Plaintiffs Protest PACER Pricing

Have you ever paid to view or download federal court documents through the clunky online portal of the Public Access to Court Electronic Records System (PACER)? If so, you may soon be able to join a proposed class action lawsuit that alleges you were overcharged.

The organizations that filed the lawsuit—National Veterans Legal Services Program, National Consumer Law Center, and Alliance for Justice—claim the office that maintains PACER, the Administrative Office of the U.S. Courts (AO), is illegally charging more than is necessary to maintain the system and using the excess to fund a multitude of non-PACER related activities.
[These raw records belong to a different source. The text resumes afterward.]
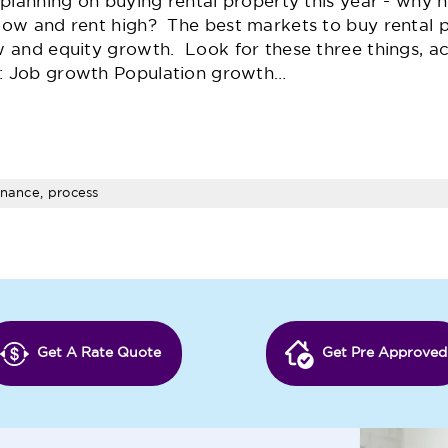
e planning on buying rental property this year - why 
low and rent high? The best markets to buy rental 
w and equity growth. Look for these three things, a
: Job growth Population growth…
inance, process
Get A Rate Quote
Get Pre Approved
The AO currently charges users a fee of 10 cents per page—the fee applies whether or not the page is printed or downloaded—and a maximum of $3 per document. The per-page charge has increased more than 40 percent since 2004.

The lawsuit alleges the E-Government Act of 2002 requires PACER fees to be “reasonable” and no higher than “the marginal cost of disseminating the information,” but that the AO is charging in excess of this cost and using the revenue “to cover the costs of unrelated projects—ranging from audio systems to flat screens for jurors.” According to the complaint, $12 million of the revenue generated from PACER was spent on the system in 2012, while nearly $29 million was spent on courtroom technology upgrades.
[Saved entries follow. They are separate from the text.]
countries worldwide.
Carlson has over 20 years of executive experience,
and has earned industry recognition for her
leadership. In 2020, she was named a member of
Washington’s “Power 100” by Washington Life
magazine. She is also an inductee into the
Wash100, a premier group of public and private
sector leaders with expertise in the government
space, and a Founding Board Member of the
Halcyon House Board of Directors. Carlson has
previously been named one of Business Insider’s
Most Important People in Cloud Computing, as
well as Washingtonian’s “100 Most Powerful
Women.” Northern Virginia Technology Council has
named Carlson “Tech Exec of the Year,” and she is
Overcharging isn’t the only problem. The lawsuit also alleges the AO is hindering access to court records by discouraging fee waivers, blocking the dissemination of documents obtained by those who are granted waivers, and hiring private lawyers to aggressively pursue users who owe fees.

If the plaintiffs are allowed to proceed as a class action, individuals and entities that have paid to use PACER in the past six years will be entitled to join in the lawsuit and share in a monetary recovery. The complaint estimates approximately 2,000,000 potential class members.

Now, if only something could be done about PACER’s cumbersome, outdated interface.